What is a password manager—and why it beats sticky notes

A password manager stores unique, strong passwords for every site, locked behind one master password (and often 2FA). You stop reusing credentials that fall out of breaches.

How it works

Passwords encrypt locally or in zero-knowledge cloud vaults. Browser extensions fill login fields only on matching domains.

Common fears

“All eggs in one basket”—true, which is why the master password must be strong and the vault protected with 2FA. Still safer than reuse across dozens of sites.

Choosing a product

Look for audited security, breach history transparency, and features you need (family sharing, travel mode). Avoid obscure free extensions.

Migration tips

Start with email, banking, and social. Generate new passwords gradually. Save 2FA recovery codes in the vault notes securely.

Not a silver bullet

Malware on your device, master password theft, or approving phishing on mobile copy/paste flows still hurt. Combine with device hygiene.

Need help rolling out password hygiene?

RelyShield can set up managers and 2FA across your key accounts.

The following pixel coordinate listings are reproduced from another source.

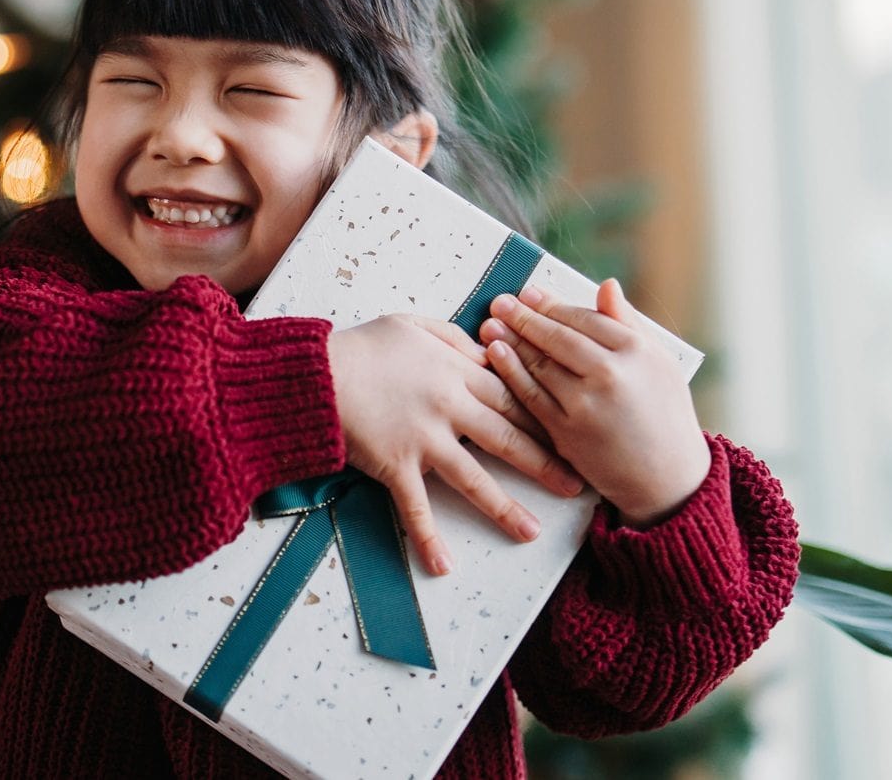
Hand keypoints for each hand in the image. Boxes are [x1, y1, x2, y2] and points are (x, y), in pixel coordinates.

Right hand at [328, 314, 586, 575]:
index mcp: (456, 370)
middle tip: (575, 484)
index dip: (544, 415)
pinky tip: (443, 566)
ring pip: (473, 478)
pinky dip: (427, 539)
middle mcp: (448, 407)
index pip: (513, 395)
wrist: (317, 374)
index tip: (571, 432)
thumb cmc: (362, 347)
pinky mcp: (395, 465)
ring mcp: (423, 439)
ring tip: (531, 531)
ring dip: (505, 508)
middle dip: (545, 462)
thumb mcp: (413, 324)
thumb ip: (453, 337)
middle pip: (507, 437)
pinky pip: (414, 508)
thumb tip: (484, 350)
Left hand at [480, 279, 709, 527]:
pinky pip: (531, 396)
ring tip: (491, 323)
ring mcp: (585, 404)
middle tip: (501, 301)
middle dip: (524, 316)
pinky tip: (496, 354)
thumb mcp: (660, 361)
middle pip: (557, 337)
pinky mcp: (566, 432)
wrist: (667, 477)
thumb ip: (629, 322)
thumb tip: (606, 286)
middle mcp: (609, 374)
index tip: (529, 292)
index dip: (552, 304)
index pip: (584, 318)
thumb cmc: (666, 413)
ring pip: (539, 364)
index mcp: (636, 351)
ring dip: (511, 340)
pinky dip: (511, 373)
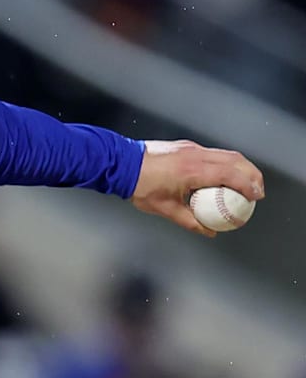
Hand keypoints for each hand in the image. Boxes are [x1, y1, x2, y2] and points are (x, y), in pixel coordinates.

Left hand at [130, 139, 264, 236]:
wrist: (120, 163)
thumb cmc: (140, 186)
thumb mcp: (165, 209)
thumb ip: (189, 221)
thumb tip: (208, 231)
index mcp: (192, 171)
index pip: (230, 175)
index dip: (247, 185)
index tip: (256, 196)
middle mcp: (196, 155)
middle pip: (235, 160)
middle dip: (252, 174)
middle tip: (257, 190)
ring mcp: (191, 148)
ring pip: (226, 154)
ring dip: (241, 167)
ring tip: (246, 182)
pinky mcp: (186, 146)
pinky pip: (213, 153)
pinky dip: (226, 162)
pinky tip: (224, 175)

Frequently asked questions

Are browser built-in managers OK?
Better than reuse; dedicated managers often offer stronger sharing and auditing.
What if I forget the master password?
Reputable products cannot reset it—by design. Store a paper backup in a safe place.
Cloud vs local-only?
Cloud sync is convenient; choose zero-knowledge vendors if you accept online vaults.
Can teams use them?
Yes—enterprise editions add shared vaults and offboarding controls.